Now, we could just implement LiftIO[Future] and ignore Async[Future]. There are pros and cons to it, let's go though some that came to my mind:

Cons:

  • IO[A] is lazy, but Future[A] is eager. So the implementation would have to start evaluating the computation, which is a bit more than a simple type-conversion. In your example this is made clear by the use of .unsafeRunAsync. This might not be a dealbreaker, as you'll see further below.
  • Depending on whether we need to consider any thread pool shifting the LiftIO[Future] instance might have a depenency on something like ContextShift[Future], which doesn't exist (yet). This might also not be a dealbreaker, just complicates things a bit more.

Pros:

  • People who work a great deal inside of applications based on Twitter libraries like Finagle might want to use something that's based on IO[A], so an instance of LiftIO[Future] would provide a default conversion implementation that's likely more robust than any ad-hoc implementation they'd otherwise construct. I'm not being condescending here, I'm one of those people (and we have dozens of those conversion functions lying around in the codebase).

I'd like to wait for comments from the cats-effect folks before a final conclusion but currently I think that the practical benefit of having a default conversion implementation (at least for the direction IO[A] => Future[A]) outweighs the cons. If an application is written in terms of Future[A] there is no expectation that it is referentially transparent, so losing the laziness semantics is not a huge deal in that case. Running an IO[A] on a future-pool is a bit iffy but I also think this is not a huge problem in practice. I want to do some more research on that but I have a feeling we don't need the context shifting here.

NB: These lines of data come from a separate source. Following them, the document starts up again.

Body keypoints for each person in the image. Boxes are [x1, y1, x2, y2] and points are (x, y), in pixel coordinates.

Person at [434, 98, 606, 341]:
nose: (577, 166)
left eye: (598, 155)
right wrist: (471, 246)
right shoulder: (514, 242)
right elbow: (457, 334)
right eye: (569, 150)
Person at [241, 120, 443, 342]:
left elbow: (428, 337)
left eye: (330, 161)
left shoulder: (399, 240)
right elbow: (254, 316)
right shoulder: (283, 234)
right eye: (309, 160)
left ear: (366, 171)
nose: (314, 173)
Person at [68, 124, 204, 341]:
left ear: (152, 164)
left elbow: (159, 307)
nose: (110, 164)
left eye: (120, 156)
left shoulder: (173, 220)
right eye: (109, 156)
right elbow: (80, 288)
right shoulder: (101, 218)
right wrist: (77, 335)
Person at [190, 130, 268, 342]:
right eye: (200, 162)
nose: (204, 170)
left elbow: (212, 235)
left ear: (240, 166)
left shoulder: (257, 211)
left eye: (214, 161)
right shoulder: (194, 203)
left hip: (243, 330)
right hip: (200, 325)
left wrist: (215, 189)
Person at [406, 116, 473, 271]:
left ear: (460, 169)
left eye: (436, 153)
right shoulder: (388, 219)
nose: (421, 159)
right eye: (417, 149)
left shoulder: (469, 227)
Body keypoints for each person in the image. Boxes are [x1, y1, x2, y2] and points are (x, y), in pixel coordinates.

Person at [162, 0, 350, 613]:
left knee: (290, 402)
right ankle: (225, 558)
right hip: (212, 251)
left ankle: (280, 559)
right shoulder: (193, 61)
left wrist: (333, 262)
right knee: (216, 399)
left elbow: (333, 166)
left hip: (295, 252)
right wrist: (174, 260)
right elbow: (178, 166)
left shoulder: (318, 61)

felixbr avatar Apr 12 '20 11:04 felixbr

After some discussion on gitter (link) I'd suggest we start with a simple conversion function "unsafeAsyncToFuture" which takes an F[_]: Async and turns it into a Future.

We can document why this function can be unsafe (regarding laziness and thread pool shifting) and what it should be used for. The "unsafe" prefix will hopefully be enough to stop careless usage.

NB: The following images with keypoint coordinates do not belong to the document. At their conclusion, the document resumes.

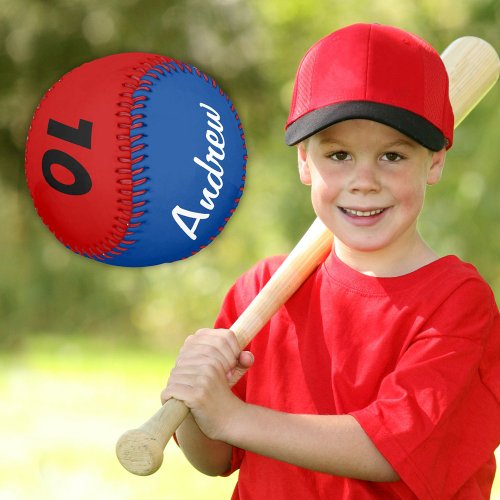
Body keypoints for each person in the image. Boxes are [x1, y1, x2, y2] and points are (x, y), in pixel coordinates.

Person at [161, 23, 500, 499]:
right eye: (338, 154)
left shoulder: (457, 303)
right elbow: (215, 458)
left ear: (437, 160)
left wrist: (235, 417)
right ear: (304, 161)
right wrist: (195, 399)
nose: (364, 181)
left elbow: (388, 450)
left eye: (393, 156)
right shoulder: (262, 289)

This should be something that works for the tagless-final use-case you described in gitter, @bpholt. Once you verified that it solves your problem, I'd be happy to add it to the project (alongside futureToAsync and the like). What do you think?

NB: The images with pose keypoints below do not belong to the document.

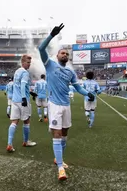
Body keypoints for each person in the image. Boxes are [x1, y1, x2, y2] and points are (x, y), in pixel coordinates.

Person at [38, 23, 95, 181]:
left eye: (66, 54)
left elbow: (78, 88)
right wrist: (51, 35)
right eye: (62, 53)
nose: (65, 55)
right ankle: (60, 168)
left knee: (64, 135)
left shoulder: (70, 71)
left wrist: (87, 94)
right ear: (57, 56)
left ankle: (59, 159)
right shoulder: (50, 65)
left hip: (66, 106)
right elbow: (41, 50)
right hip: (54, 104)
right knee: (56, 135)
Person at [6, 55, 36, 153]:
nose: (29, 64)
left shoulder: (17, 72)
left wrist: (30, 92)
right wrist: (24, 97)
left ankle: (9, 144)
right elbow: (22, 85)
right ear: (23, 62)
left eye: (30, 62)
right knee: (26, 121)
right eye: (28, 62)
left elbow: (18, 85)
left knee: (14, 122)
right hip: (23, 100)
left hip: (15, 100)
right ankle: (26, 141)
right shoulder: (25, 72)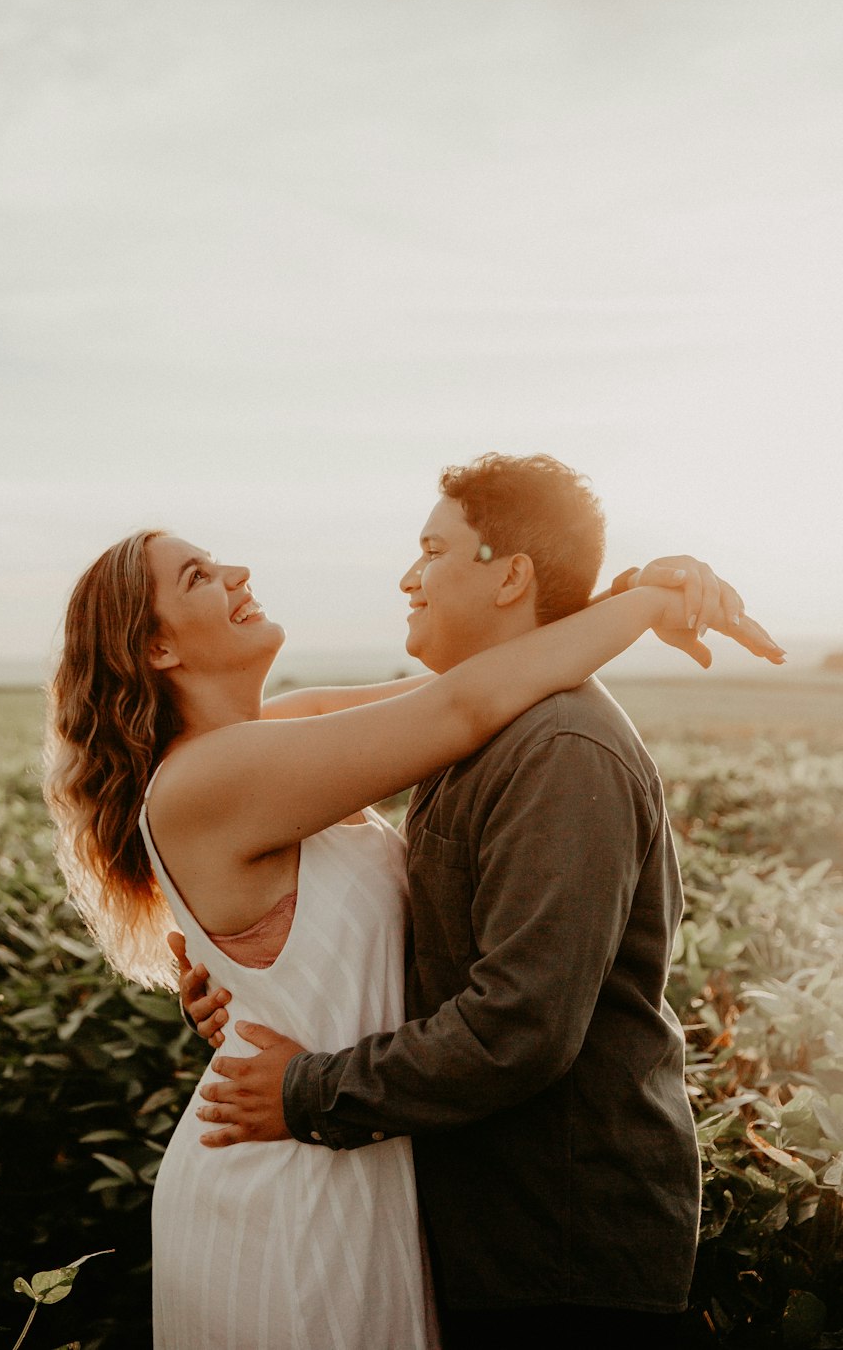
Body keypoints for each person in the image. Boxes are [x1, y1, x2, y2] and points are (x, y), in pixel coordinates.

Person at [177, 454, 785, 1348]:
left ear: (511, 576)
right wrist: (254, 973)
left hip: (563, 1255)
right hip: (479, 1238)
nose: (407, 577)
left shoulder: (561, 748)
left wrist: (308, 1090)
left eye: (433, 550)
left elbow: (519, 1027)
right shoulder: (472, 725)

felixbr avatar Apr 13 '20 08:04 felixbr

Yep, that makes sense to me, except that I think it may need to be Effect instead of Async? This seems to work in place of the LiftIO[Future] I suggested earlier, but I don't see how it can be implemented with only F[_] : Async.

def unsafeEffectToFuture[F[_] : Effect, A](fa: F[A]): Future[A] = {
  val p = Promise[A]

  Effect[F].runAsync(fa) {
    case Left(ex) => IO(p.setException(ex))
    case Right(x) => IO(p.setValue(x))
  }.unsafeRunSync()

  p
}

bpholt avatar Apr 13 '20 21:04 bpholt

Yeah, you're right. I wrote Async because that's what we use for the other direction (e.g. futureToAsync).